Le Kerala : Kovalam et Trivandrum

Nous arrivons dans notre petit hôtel situé près de la plage à Kovalam. Une station balnéaire prisé par les touristes et très charmante. Les petites rues, semblables à un labyrinthe, sont bordé par de petites échoppes de tous genres. Les barques des pécheurs, ainsi que de petites huttes abritant les cordes et filets, se succèdent le long de la plage. Le grand phare rouge et blanc veille sur ce beau décor.

Nous partons en ville, à Trivandrum, la capitale de l’état du Kerala. La ville est beaucoup plus tranquille que Bangalore, mais reste une ville indienne. Beaucoup de trafic et de polution. Mais il est beaucoup plus agréable d’arpenter les rues. Il fait beaucoup plus chaud aussi. Après avoir acheté plusieurs pièces de tissus, nous trouvons un tailleur pour me confectionner des sets de vêtements indiens, notamment pour que je me fasse moins remarquer. Etrangement, cela coûte moins cher que d’acheter des vêtements tout fait, qui ne sont pas toujours bien ajusté. Hilal m’apprend à manger à l’indienne, c’est à dire avec ma main droite, sans ustensiles. Mon estomac s’habitue à la nourriture épicée, et je me régale à toujours essayer de nouveaux plats.

Nous partons visiter le musée de Napier. L’architecture est magnifique, situé dans un beau parc. On peux admirer dans le musée de nombreuses statues de la mythologie hindoue. Toujours avec passion, Hilal me raconte les histoires derrières chacun des dieux ou scènes que l’on peux voir. Nous partons nous promener plus tard autour du palais Kanakakunnu. Les étudiants aiment étudier autour de cette place paisible.

 

Arrivée à Bengaluru

Je prend l’avion le 31 décembre au soir. Le monde se prépare à célébrer le nouvel an. J’ai attendu avec tant d’impatience ma nouvelle aventure qui débute maintenant. Après une escale à Londres, j’arrive le 2 janvier au petit matin à l’aéroport de Bengaluru, connue anciennement sous le nom de Bangalore. Hilal m’attend depuis plusieurs heures à l’aéroport, et nous profitons de nos retrouvailles tant attendu.

En route pour le air bnb, je regarde émerveillée ce nouveau paysage dans lequel je vais vivre pour ces quelques prochains mois. Le trafic commence de bonne heure. L’architecture est différente, les couleurs du pays, et les beaux saris multicolores que portent les femmes m’emerveillent. Un peu plus désolant, les bidonvilles en bord de route, et les poubelles étalées absolument partout. Mais ce n’est pas une surprise, je m’y attendais.

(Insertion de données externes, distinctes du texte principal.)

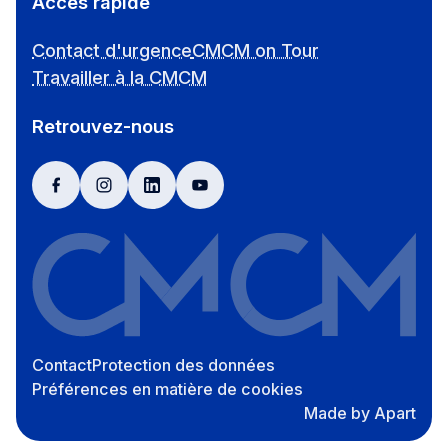
Accès rapide
Contact d'urgence
CMCM on Tour
Travailler à la CMCM
Retrouvez-nous
facebook
instagram
linkedin
youtube
Contact
Protection des données
Préférences en matière de cookies
Made by Apart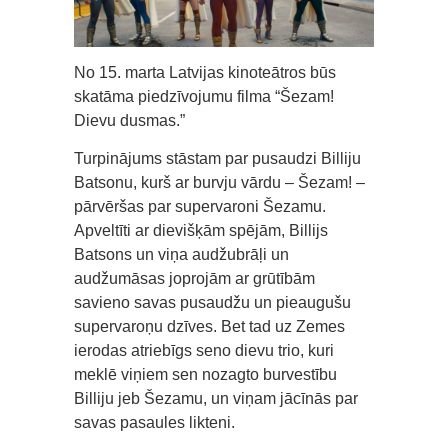
No 15. marta Latvijas kinoteātros būs
skatāma piedzīvojumu filma “Šezam!
Dievu dusmas.”
Turpinājums stāstam par pusaudzi Billiju
Batsonu, kurš ar burvju vārdu – Šezam! –
pārvēršas par supervaroni Šezamu.
Apveltīti ar dievišķām spējām, Billijs
Batsons un viņa audžubrāļi un
audžumāsas joprojām ar grūtībām
savieno savas pusaudžu un pieaugušu
supervaroņu dzīves. Bet tad uz Zemes
ierodas atriebīgs seno dievu trio, kuri
meklē viņiem sen nozagto burvestību
Billiju jeb Šezamu, un viņam jācīnās par
savas pasaules likteni.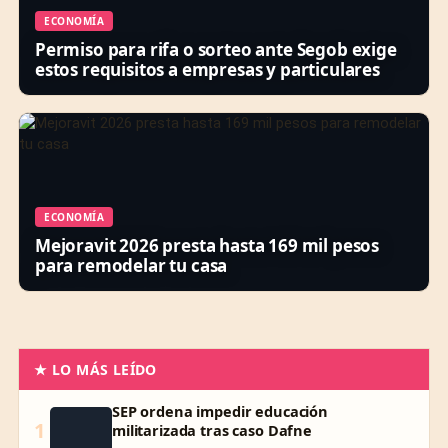
ECONOMÍA
Permiso para rifa o sorteo ante Segob exige
estos requisitos a empresas y particulares
ECONOMÍA
Mejoravit 2026 presta hasta 169 mil pesos
para remodelar tu casa
★ LO MÁS LEÍDO
SEP ordena impedir educación
1
militarizada tras caso Dafne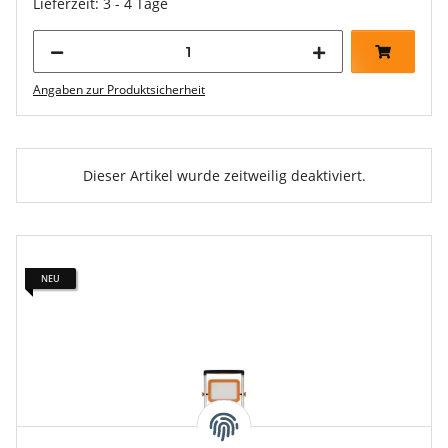
Lieferzeit: 3 - 4 Tage
Angaben zur Produktsicherheit
Dieser Artikel wurde zeitweilig deaktiviert.
NEU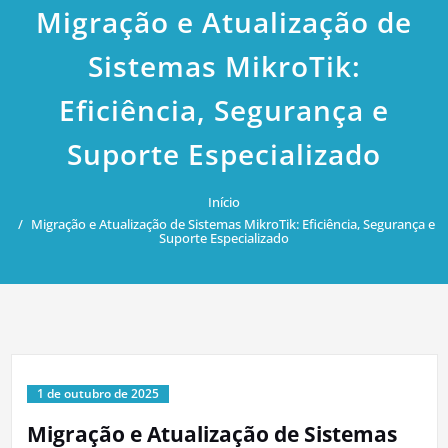
Migração e Atualização de
Sistemas MikroTik:
Eficiência, Segurança e
Suporte Especializado
Início
Migração e Atualização de Sistemas MikroTik: Eficiência, Segurança e
Suporte Especializado
1 de outubro de 2025
Migração e Atualização de Sistemas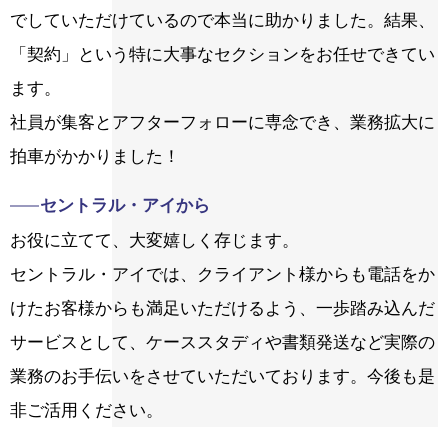
でしていただけているので本当に助かりました。結果、
「契約」という特に大事なセクションをお任せできてい
ます。
社員が集客とアフターフォローに専念でき、業務拡大に
拍車がかかりました！
セントラル・アイから
お役に立てて、大変嬉しく存じます。
セントラル・アイでは、クライアント様からも電話をか
けたお客様からも満足いただけるよう、一歩踏み込んだ
サービスとして、ケーススタディや書類発送など実際の
業務のお手伝いをさせていただいております。今後も是
非ご活用ください。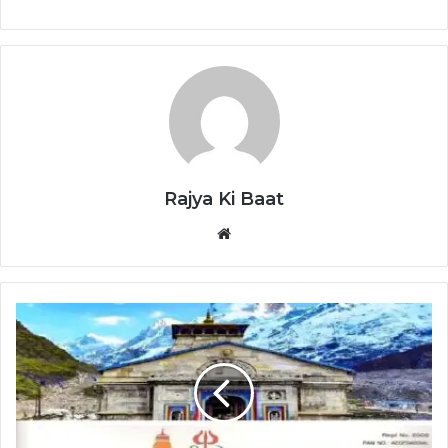
Rajya Ki Baat
Website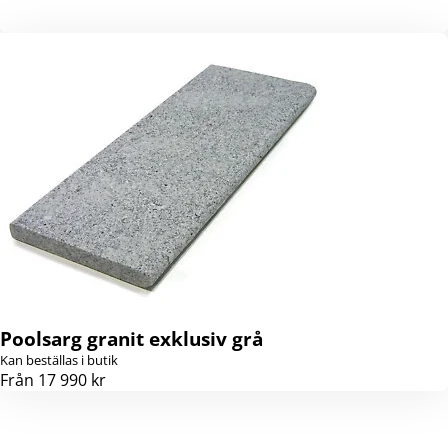
Poolsarg granit exklusiv grå
Kan beställas i butik
Från 17 990 kr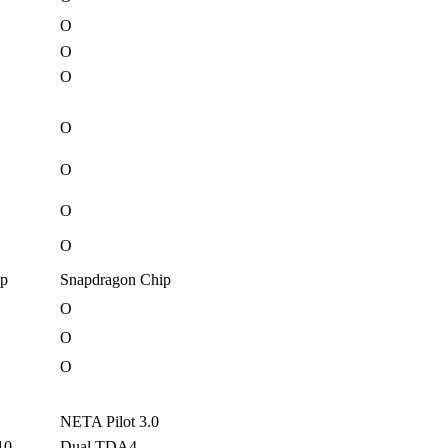
O
O
O
O
O
O
O
ip
Snapdragon Chip
O
O
O
NETA Pilot 3.0
10
Dual TDA4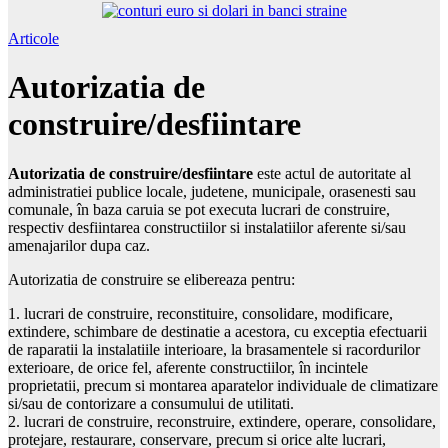
Articole
Autorizatia de
construire/desfiintare
Autorizatia de construire/desfiintare
este actul de autoritate al
administratiei publice locale, judetene, municipale, orasenesti sau
comunale, în baza caruia se pot executa lucrari de construire,
respectiv desfiintarea constructiilor si instalatiilor aferente si/sau
amenajarilor dupa caz.
Autorizatia de construire se elibereaza pentru:
1. lucrari de construire, reconstituire, consolidare, modificare,
extindere, schimbare de destinatie a acestora, cu exceptia efectuarii
de raparatii la instalatiile interioare, la brasamentele si racordurilor
exterioare, de orice fel, aferente constructiilor, în incintele
proprietatii, precum si montarea aparatelor individuale de climatizare
si/sau de contorizare a consumului de utilitati.
2. lucrari de construire, reconstruire, extindere, operare, consolidare,
protejare, restaurare, conservare, precum si orice alte lucrari,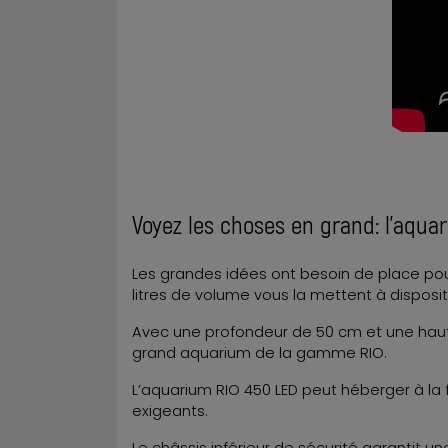
Voyez les choses en grand: l’aqu
Les grandes idées ont besoin de place pour
litres de volume vous la mettent à disposit
Avec une profondeur de 50 cm et une haute
grand aquarium de la gamme RIO.
L’aquarium RIO 450 LED peut héberger à la
exigeants.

Nous partons le lendemain explorer un peu la ville, près de commercial street. Je ne me sens malheureusement pas très bien, entre la fatigue, le décalage horaire, et les problèmes d’estomac qui commencent. J’adore la nourriture indienne, mais mon ventre apprécie moins de manger épicé à tous les repas. Dans les rues bondées, les motos, scooters, tuktuk et piétons se croisent de très près. J’avoue que j’étais très stressé dans les rues. Etant un couple mixte, les gens nous regardent sans cesse. Une vache passe dans la rue. Des petites échopes de rue vendent nourriture, bijoux, vêtements et guirlandes de fleurs. Il y a des mosquées et temples un peu partout, ainsi que quelques églises. La religion est très présente et on peut entendre les cultes au milieu de la nuit.

Nous partons visiter le musé d’art Venkatappa le lendemain. Avec passion, Hilal m’explique la mythologie hindoue à travers les différentes oeuvres d’arts. Nous rejoignons plus tard Pradeep, un ami d’Hilal, pour le diner.

Nous quittons Bengaluru pour la pointe sud, à Kovalam, situé près de Trivandrum. Un long périple, nous prenons le train couchette en fin d’après midi, pour arriver le lendemain matin à destination. Le train à lui seul est une aventure. En classe économique, nous sommes dans un compartiment avec 6 couchettes, que nous partageons avec d’autres personnes. Plusieurs passagers hindoue partent en pèlerinage. Des hommes vêtue en noir, avec une marque jaune et rouge au front.

Nous arrivons enfin à Kovalam, beaucoup plus tranquille, situé en bord de mer.